Task to complete: All of the data below is to be repeated exactly, except for the pictures.

[Stored data entries]

::::

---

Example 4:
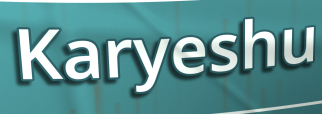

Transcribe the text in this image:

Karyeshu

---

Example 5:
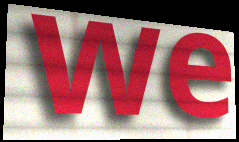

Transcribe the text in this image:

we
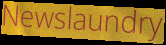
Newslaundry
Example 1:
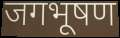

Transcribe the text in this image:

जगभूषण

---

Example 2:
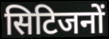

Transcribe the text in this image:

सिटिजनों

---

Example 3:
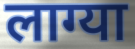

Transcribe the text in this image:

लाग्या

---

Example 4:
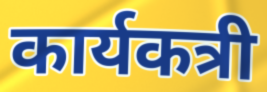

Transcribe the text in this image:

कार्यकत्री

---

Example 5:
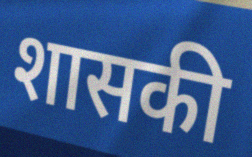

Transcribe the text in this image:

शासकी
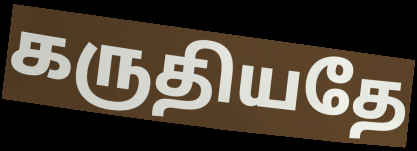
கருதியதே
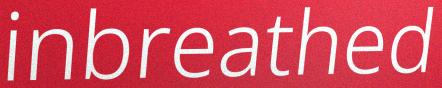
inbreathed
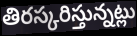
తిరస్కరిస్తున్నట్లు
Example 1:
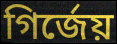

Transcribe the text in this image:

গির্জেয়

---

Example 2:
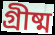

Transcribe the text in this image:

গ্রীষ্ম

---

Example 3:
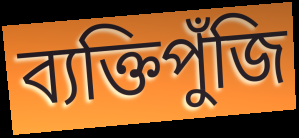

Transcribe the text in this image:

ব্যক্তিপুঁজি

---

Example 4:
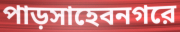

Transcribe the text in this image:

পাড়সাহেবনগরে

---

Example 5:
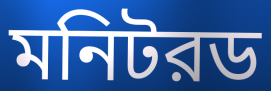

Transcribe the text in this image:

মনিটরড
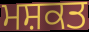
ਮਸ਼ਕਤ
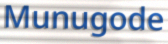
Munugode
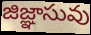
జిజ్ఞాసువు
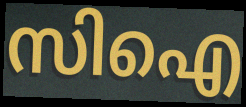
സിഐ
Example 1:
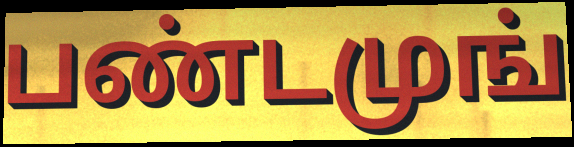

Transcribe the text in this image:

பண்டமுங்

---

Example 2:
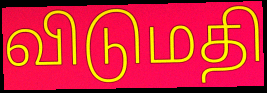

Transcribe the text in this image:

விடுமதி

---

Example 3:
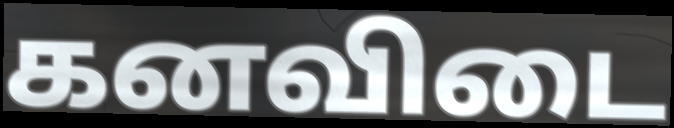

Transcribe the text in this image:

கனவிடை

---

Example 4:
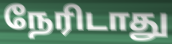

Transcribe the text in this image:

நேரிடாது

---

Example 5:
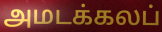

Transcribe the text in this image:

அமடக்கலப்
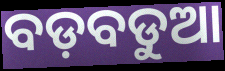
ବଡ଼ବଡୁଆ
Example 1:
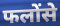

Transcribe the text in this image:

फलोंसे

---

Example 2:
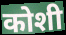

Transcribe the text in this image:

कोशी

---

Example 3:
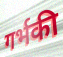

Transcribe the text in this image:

::::

Solution to this problem:
---

Example 4:

Transcribe the text in this image:

Karyeshu

---

Example 5:

Transcribe the text in this image:

we
Newslaundry
Example 1:

Transcribe the text in this image:

जगभूषण

---

Example 2:

Transcribe the text in this image:

सिटिजनों

---

Example 3:

Transcribe the text in this image:

लाग्या

---

Example 4:

Transcribe the text in this image:

कार्यकत्री

---

Example 5:

Transcribe the text in this image:

शासकी
கருதியதே
inbreathed
తిరస్కరిస్తున్నట్లు
Example 1:

Transcribe the text in this image:

গির্জেয়

---

Example 2:

Transcribe the text in this image:

গ্রীষ্ম

---

Example 3:

Transcribe the text in this image:

ব্যক্তিপুঁজি

---

Example 4:

Transcribe the text in this image:

পাড়সাহেবনগরে

---

Example 5:

Transcribe the text in this image:

মনিটরড
ਮਸ਼ਕਤ
Munugode
జిజ్ఞాసువు
സിഐ
Example 1:

Transcribe the text in this image:

பண்டமுங்

---

Example 2:

Transcribe the text in this image:

விடுமதி

---

Example 3:

Transcribe the text in this image:

கனவிடை

---

Example 4:

Transcribe the text in this image:

நேரிடாது

---

Example 5:

Transcribe the text in this image:

அமடக்கலப்
ବଡ଼ବଡୁଆ
Example 1:

Transcribe the text in this image:

फलोंसे

---

Example 2:

Transcribe the text in this image:

कोशी

---

Example 3:

Transcribe the text in this image:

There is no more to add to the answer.